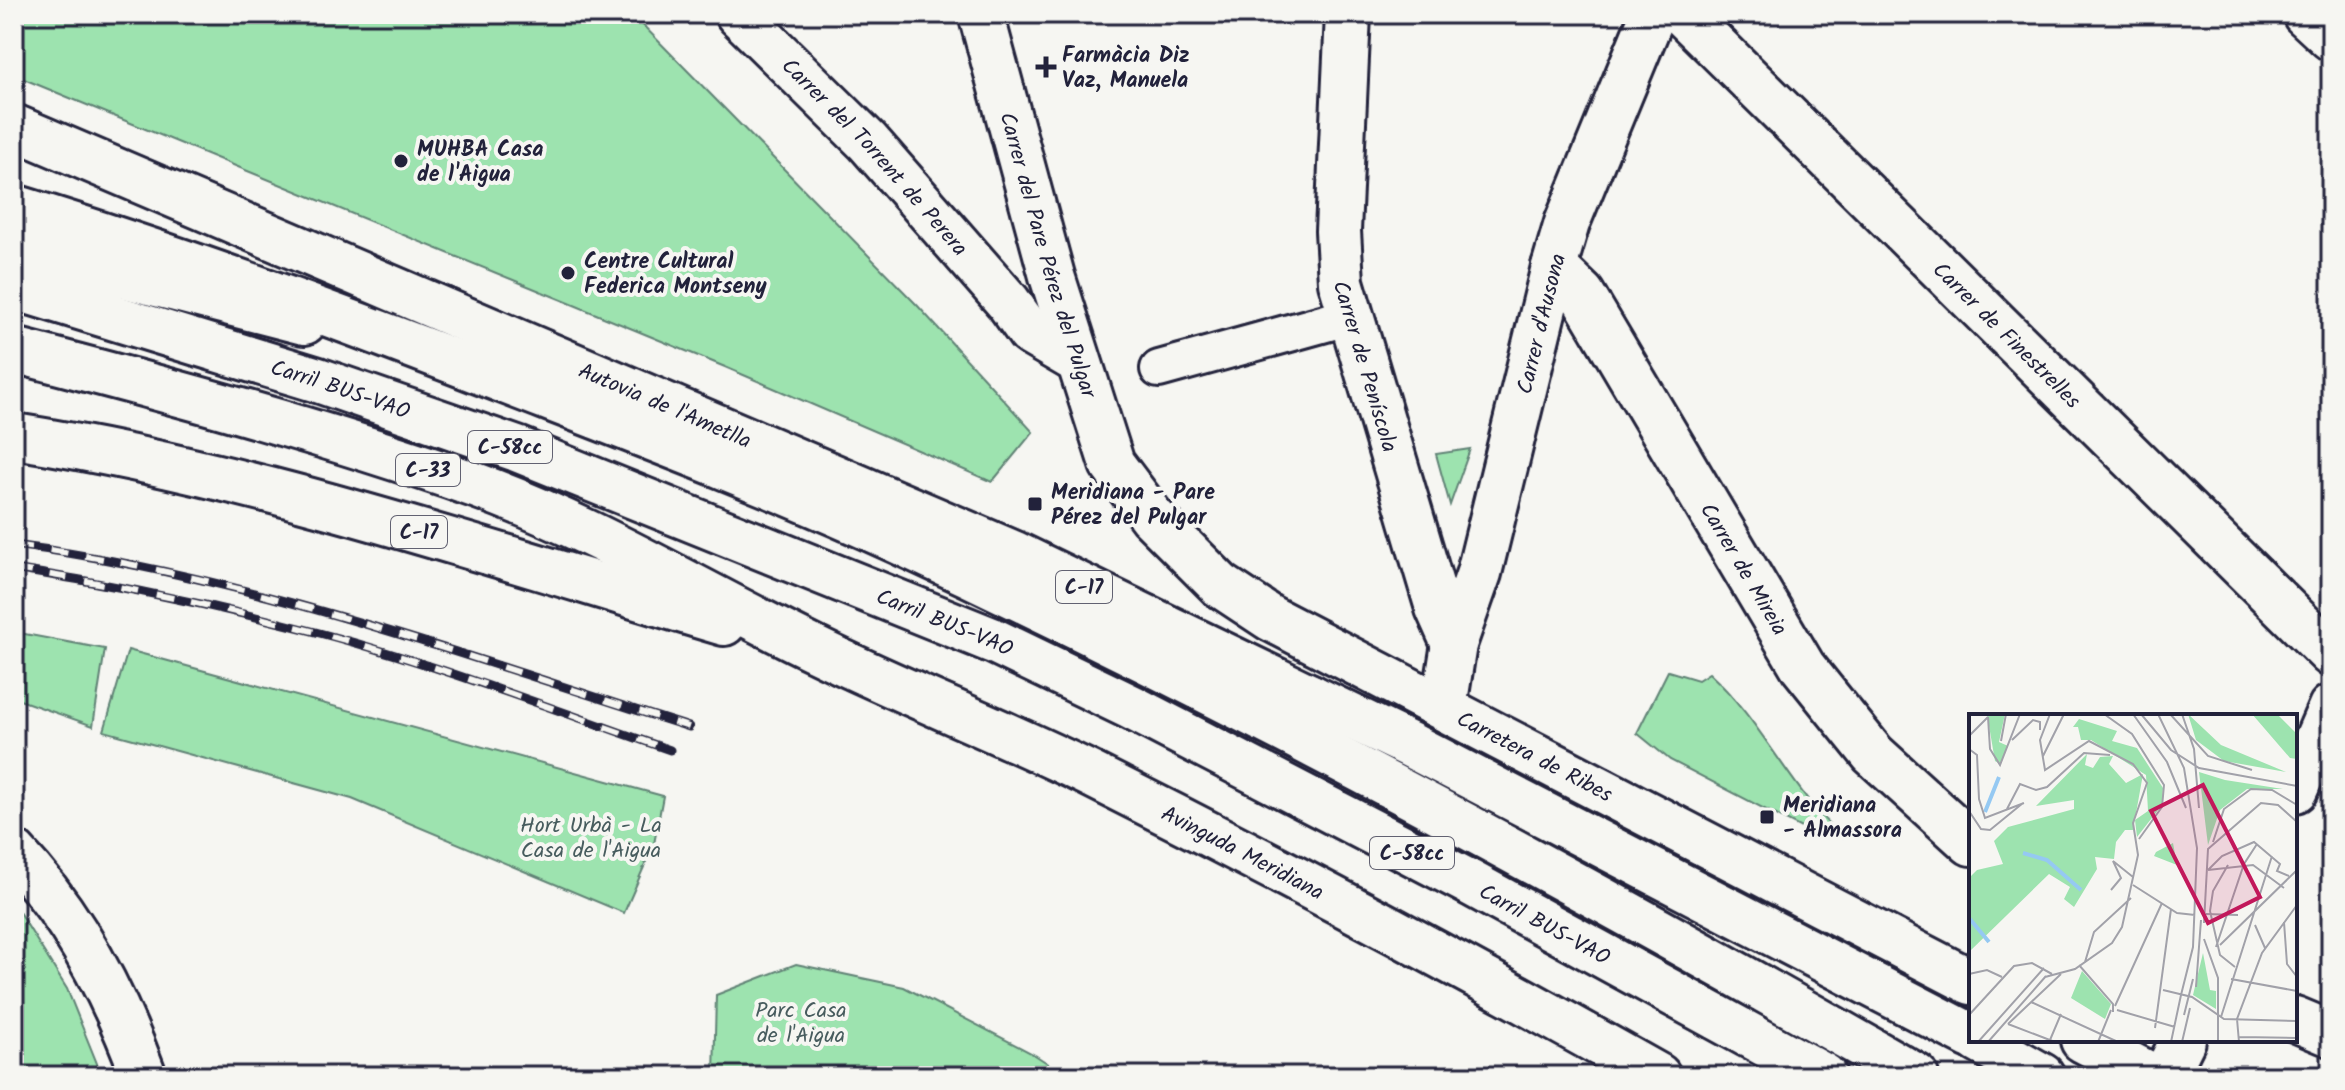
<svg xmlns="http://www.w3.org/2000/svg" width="2345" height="1090" font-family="Kalam,sans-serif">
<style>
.green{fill:#9de3af;stroke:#608275;stroke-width:2}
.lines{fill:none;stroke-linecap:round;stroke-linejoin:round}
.pedestrian-casing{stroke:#22223b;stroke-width:42}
.minor-casing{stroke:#22223b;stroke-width:50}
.trunk-casing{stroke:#22223b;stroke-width:50}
.motorway-casing{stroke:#22223b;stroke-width:50}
.pedestrian{stroke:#f6f6f2;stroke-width:36}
.minor{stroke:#f6f6f2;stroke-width:44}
.trunk{stroke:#f6f6f2;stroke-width:44}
.motorway{stroke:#f6f6f2;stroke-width:44}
.rail-casing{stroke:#22223b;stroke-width:9}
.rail{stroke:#f6f6f2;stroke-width:6;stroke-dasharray:18;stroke-linecap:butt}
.poi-dot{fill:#22223b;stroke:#f6f6f2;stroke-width:3}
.labels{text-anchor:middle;stroke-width:8;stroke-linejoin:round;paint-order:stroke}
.shield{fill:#f6f6f2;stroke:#626272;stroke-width:2}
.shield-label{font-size:20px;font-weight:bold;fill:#22223b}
.poi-label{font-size:22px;font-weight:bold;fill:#22223b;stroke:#f6f6f2;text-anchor:start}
.street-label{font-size:22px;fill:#22223b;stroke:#f6f6f2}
.park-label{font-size:22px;fill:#475c5e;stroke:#f6f6f2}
.inset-river{fill:none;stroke:#95c9f2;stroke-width:4}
.inset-road{fill:none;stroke:#a1a1a9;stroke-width:2}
.view{fill:#c2185b;fill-opacity:0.15;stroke:#c2185b;stroke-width:4}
.inset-edge{fill:none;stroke:#22223b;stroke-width:4}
</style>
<rect width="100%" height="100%" fill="#f6f6f2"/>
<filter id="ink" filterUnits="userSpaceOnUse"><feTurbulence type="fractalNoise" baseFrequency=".0125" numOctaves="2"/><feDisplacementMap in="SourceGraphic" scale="16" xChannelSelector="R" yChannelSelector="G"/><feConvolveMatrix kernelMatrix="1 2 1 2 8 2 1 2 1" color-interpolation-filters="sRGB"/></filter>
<g filter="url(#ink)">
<g class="green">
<polygon points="14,14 632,14 917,305 1033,432 992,482 725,367 14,75"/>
<polygon points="1470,449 1450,505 1436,454"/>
<polygon points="14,632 105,649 93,726 14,698"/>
<polygon points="128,650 663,796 654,844 624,913 352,799 104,731"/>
<path d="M1668,671L1698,680L1709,673C1762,721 1790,789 1842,837L1811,833L1670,760L1637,733Z"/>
<polygon points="14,904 67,989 102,1076 14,1076"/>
<polygon points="796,964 904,987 1035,1055 1067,1076 714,1076 716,995"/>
</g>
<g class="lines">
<g class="pedestrian-casing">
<polyline id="pedestrian" points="1159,369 1351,316"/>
</g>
<g class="minor-casing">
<g id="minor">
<path id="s1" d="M738,14L868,142L1008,302L1030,333L1078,361"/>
<path id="s2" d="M981,14L1052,276L1112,464L1151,516L1220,585L1270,618L1971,982"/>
<path id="s3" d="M1348,14L1338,231L1341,282L1438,608L1454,644"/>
<path id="s4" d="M1683,14L2331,654"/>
<polyline points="2305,14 2331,38"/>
<path id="s5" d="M1554,267L1582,294L1803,667L1873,754L1971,843"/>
<path id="s6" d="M1444,707L1454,644L1479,573L1554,267L1567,223L1653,14"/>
<polyline points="2295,790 2331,707"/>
<path d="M14,853C74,916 114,994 144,1076"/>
<polyline points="2295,1019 2331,1034"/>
<polyline points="2083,1040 2152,1076"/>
<polyline points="2165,1076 2183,1040"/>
</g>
</g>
<g class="trunk-casing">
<g id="trunk">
<path id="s7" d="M14,127L1015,554L1410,745L1971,1036"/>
<polyline points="14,247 304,322"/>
<path id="s8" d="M14,287L318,380L517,449L994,641L1131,707L1465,880L1824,1076"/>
<path id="s9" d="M14,350C169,390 324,432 475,485C595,528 703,595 817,650C907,694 1000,730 1090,774C1282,870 1471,970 1658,1076"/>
<path d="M14,436C256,474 490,554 724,623"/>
<polyline points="1978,1040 2042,1076"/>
</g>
</g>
<g class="motorway-casing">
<g id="motorway">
<path d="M14,207C185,259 353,322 520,387C647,436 776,485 900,542C1248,703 1584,886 1916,1076"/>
<polyline points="1177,651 1311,697"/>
</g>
</g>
<use href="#pedestrian" class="pedestrian"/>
<use href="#minor" class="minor"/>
<use href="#trunk" class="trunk"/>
<use href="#motorway" class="motorway"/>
<g class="rail-casing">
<g id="rail">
<path d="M14,545C246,575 466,657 689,727"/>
<path d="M14,569C106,583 198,602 288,625C416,656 546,707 670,750"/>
</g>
</g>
<use href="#rail" class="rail"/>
</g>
</g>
<g class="poi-dot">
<path d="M1042 55h8v8h8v8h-8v8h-8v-8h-8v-8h8z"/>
<circle cx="401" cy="161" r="8"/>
<circle cx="568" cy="273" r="8"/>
<rect x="1027" y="496" width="16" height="16" rx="4"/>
<rect x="1759" y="809" width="16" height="16" rx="4"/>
</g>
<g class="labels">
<g class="shield">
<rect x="468" y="431" width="84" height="32" rx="6"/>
<rect x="396" y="454" width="64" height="32" rx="6"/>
<rect x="391" y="516" width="56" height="32" rx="6"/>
<rect x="1056" y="571" width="56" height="32" rx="6"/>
<rect x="1370" y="837" width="84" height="32" rx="6"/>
</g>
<g class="shield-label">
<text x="510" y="454">C-58cc</text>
<text x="428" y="477">C-33</text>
<text x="419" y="539">C-17</text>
<text x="1084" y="594">C-17</text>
<text x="1412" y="860">C-58cc</text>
</g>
<g class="poi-label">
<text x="1062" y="62">Farmàcia Diz<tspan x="1062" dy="25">Vaz, Manuela</tspan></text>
<text x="417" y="156">MUHBA Casa<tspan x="417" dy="25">de l'Aigua</tspan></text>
<text x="584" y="268">Centre Cultural<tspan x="584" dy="25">Federica Montseny</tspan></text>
<text x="1051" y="499">Meridiana - Pare<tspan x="1051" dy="25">Pérez del Pulgar</tspan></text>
<text x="1783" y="812">Meridiana<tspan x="1783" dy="25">- Almassora</tspan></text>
</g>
<g class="street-label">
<text dy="8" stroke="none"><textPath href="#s1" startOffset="198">Carrer del Torrent de Perera</textPath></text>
<text dy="8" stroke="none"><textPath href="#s2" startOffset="250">Carrer del Pare Pérez del Pulgar</textPath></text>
<text dy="8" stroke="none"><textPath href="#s6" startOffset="396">Carrer d'Ausona</textPath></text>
<text dy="8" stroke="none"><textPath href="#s4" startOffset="456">Carrer de Finestrelles</textPath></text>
<text dy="8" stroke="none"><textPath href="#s3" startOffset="356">Carrer de Peníscola</textPath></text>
<text dy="8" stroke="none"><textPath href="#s8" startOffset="342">Carril BUS-VAO</textPath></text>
<text dy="8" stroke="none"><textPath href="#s7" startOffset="708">Autovia de l'Ametlla</textPath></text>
<text dy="8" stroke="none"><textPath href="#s5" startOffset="358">Carrer de Mireia</textPath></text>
<text dy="8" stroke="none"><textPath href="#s8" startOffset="990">Carril BUS-VAO</textPath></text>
<text dy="8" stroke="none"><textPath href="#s2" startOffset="990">Carretera de Ribes</textPath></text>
<text dy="8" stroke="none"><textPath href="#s9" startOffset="1332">Avinguda Meridiana</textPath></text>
<text dy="8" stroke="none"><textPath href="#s8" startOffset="1662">Carril BUS-VAO</textPath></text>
</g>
<g class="park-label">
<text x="591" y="832">Hort Urbà - La<tspan x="591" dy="25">Casa de l'Aigua</tspan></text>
<text x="801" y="1017">Parc Casa<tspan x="801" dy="25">de l'Aigua</tspan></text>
</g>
</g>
<g transform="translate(1969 714)">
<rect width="328" height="328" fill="#f6f6f2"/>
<path d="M18,0H36L30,28L39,32L31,50L26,47ZM219,0L252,31L317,58L255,47L227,26ZM283,0H308L328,20V45L321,44ZM110,5L148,17L143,27L168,34L194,74L193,91L168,123L166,106L179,97L177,61L122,26H112L109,13H104ZM118,40L116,51L124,54L131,43L144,42L140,50L157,69L174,60L164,116H156L147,128L145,145L126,143L128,155L105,193L95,185L101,173L80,160L0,238V164L8,156L34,150L25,127L39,113L105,95V86L67,92ZM230,58L256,66L314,75H278L251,96L239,131ZM204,129L208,151L185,142L187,138ZM234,239L241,276L247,277V295L224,281ZM113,257L142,290L136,305L102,284Z" fill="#9de3af"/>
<path class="inset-river" d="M16,98L30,63M54,139L78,146L112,176M0,204L20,228"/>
<path class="inset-road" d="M135,0L163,20L195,71L193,93L170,125M164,0L198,48L217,94M172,0L202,36L230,54L328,72M189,0L215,54L228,134L224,233L212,281M201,0L239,42L283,56M213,0L225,35L230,94M19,3L21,35L31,51L51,0M0,22L19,3M43,26L64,6L71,8V16M32,27L37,0M0,35L8,41L10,85L16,104L55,89M74,42L95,0M38,95L51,70L67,76L78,73L115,39L141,41M0,97L12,115L21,116L54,89M244,128L255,95L282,75L303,76L328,91M259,151L244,177L241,197L251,241L266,253M239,156L253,142L285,128L311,150L308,157L320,162M239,156L284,151L315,174M164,171L208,199L226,201M142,176L152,164L144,147L164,163M237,200L269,201M315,208L318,250L328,263M235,209L239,135L292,89L309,91L328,108M286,211L296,234M235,225L249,264V328M251,231L328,156M247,233L275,150L288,130M116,248L125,218L162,184M110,251L144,290V298M0,260L18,256L33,263M76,263L106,255L143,229L153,213L169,141L164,109L178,69L164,50L120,27L76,56L71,26L81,0M262,265L328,277M227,273L232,206M194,276L223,283L255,305L328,307M62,288L149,328M146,292L193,189M148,296L206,313M0,301L45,252L63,249L83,260M215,301L224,265M252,303L303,142M39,310L92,260M39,310L86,328M186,314L202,195M270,323L328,324M81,326L92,300M9,328L75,254M19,328L77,262M129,328L142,296M202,328L212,281M213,328L221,294M270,328L268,305L293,239L328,191"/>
<path class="view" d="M234,71L291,183L239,209L182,97Z"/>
<rect width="328" height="328" class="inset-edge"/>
</g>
<rect width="2345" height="1090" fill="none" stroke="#f6f6f2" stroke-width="48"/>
<rect x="24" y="24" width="2297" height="1042" fill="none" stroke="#22223b" stroke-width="3" filter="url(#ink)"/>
</svg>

□ □ □ □ □ □ □

- [What you have to do]
Please report the number of lines in the data that include the word "round", and add no other text.

- [Result for this task]
2